Recently released on Netflix, WHAT DID JACK DO? is a bizarre, beautiful, and funny short film directed by David Lynch. In its 17 minutes, WHAT DID JACK DO? shows some of the tropes of Lynch’s cinematic work in his characteristic ‘late style’ and gives us an insight into the role of cliché.
The 17-minute black and white short film has a detective (David Lynch) meeting a murder suspect, a capuchin monkey called Jack (credited as ‘Jack Cruz’ playing himself), in a train station diner. The bizarre interrogation encompasses farmyard animals, torrid affairs, and the transcendence of love, all wrapped in a film noir atmosphere suffused with hard-boiled detective clichés. Despite its short runtime, it packs in such Lynchian tropes as lingering shots of dark, black coffee, a 1950s-style waitress (Emily Stofle), and a love song written by Lynch and his longtime musical collaborator, Dean Hurley.
WHAT DID JACK DO? was first screened at the Fondation Cartier pour l’Art Contemporain in Paris in November 2017 and subsequently shown as part of the Festival of Disruption, curated by Lynch himself, in Brooklyn, New York in May 2018. The style is of a piece with Lynch’s late style which he would further develop in Twin Peaks: The Return. WHAT DID JACK DO? shows the same stylistic return to Lynch’s cinematic roots that we saw in Twin Peaks: The Return’s seminal Part 8 with cinematography, set design, and enigmatic dialogue all reminiscent of his early short films and his first feature film, ERASERHEAD. Lynch’s late work continues to circle back to the art and style that drew him to cinema in the first place.
Lynch aficionados will be keen to find a place for WHAT DID JACK DO? in the director’s canon and the short film is certainly open to multiple interpretations. The film evokes the TWIN PEAKS: FIRE WALK WITH ME scene in which a monkey’s face appeared in close-up enigmatically saying the single word, “Judy”. Is this murderous monkey somehow related to the dark goddess, Judy / Jowday, from the Twin Peaks mythos? A friend of mine astutely suggested that WHAT DID JACK DO? has a lot in common with Ronnie Rocket, Lynch’s unfinished film project about a noir-inspired detective seeking to enter a different dimension. Again, Lynch could be circling back to his earlier work and the great uncompleted projects of his youth.
The film’s conversation between Lynch’s detective and the besuited monkey is a series of hard-boiled detective clichés ripped from film noir movies: “Well, there is no Santa Claus,” says the detective; “I won’t be here for Christmas,” Jack retorts. The quick succession of these pitch-perfect film-noir clichés self-referentially highlights how easily these melodramatic phrases turn into non-sequiturs. Yet despite the heavy layers of irony involved in inserting a talking monkey into a traditional film noir, there’s a heart of sincerity characteristic of Lynch’s work. Jack’s discussion about the golden transcendence of love and his heartfelt song about his lost love, ‘True Love’s Flame’, are genuinely touching despite coming from the mouth of a little monkey in a suit. Like with his song ‘In Heaven’ sung by the Lady in the Radiator in ERASERHEAD, Lynch isn’t afraid to push sincerely towards heartfelt sentimentality amidst the surreality and darkness of his cinematic worlds. Lynch pushes so far into sentimental cliché that we come around to realising that the sincere truths contained in seemingly tired clichés.

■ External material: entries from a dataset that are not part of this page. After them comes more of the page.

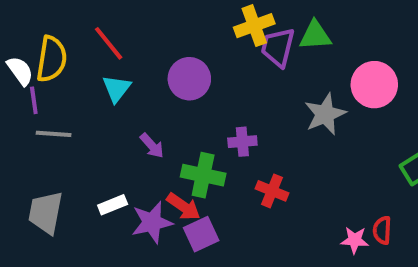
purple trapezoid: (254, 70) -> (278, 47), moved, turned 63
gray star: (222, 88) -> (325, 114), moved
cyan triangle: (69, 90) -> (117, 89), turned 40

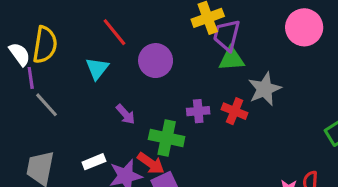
green triangle: (315, 35) -> (231, 59), moved
red line: (109, 43) -> (114, 32), moved
pink circle: (374, 85) -> (304, 27), moved
gray line: (54, 134) -> (46, 105), turned 44
red cross: (272, 191) -> (235, 111), moved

But there’s a danger of overthinking Lynch’s work. Lynch criticism often fails to acknowledge how funny Lynch’s work is and attempts to examine the deeper meanings or grand mythologies of his films and can miss the surface-level humour. WHAT DID JACK DO? is just plain funny: it’s funny to see a small monkey wearing a suit and singing a tender love song about a hen. There may be a lot to interpret and unpack in Lynch’s latest short film but there’s also a streak of humour that makes it just damn fine entertainment.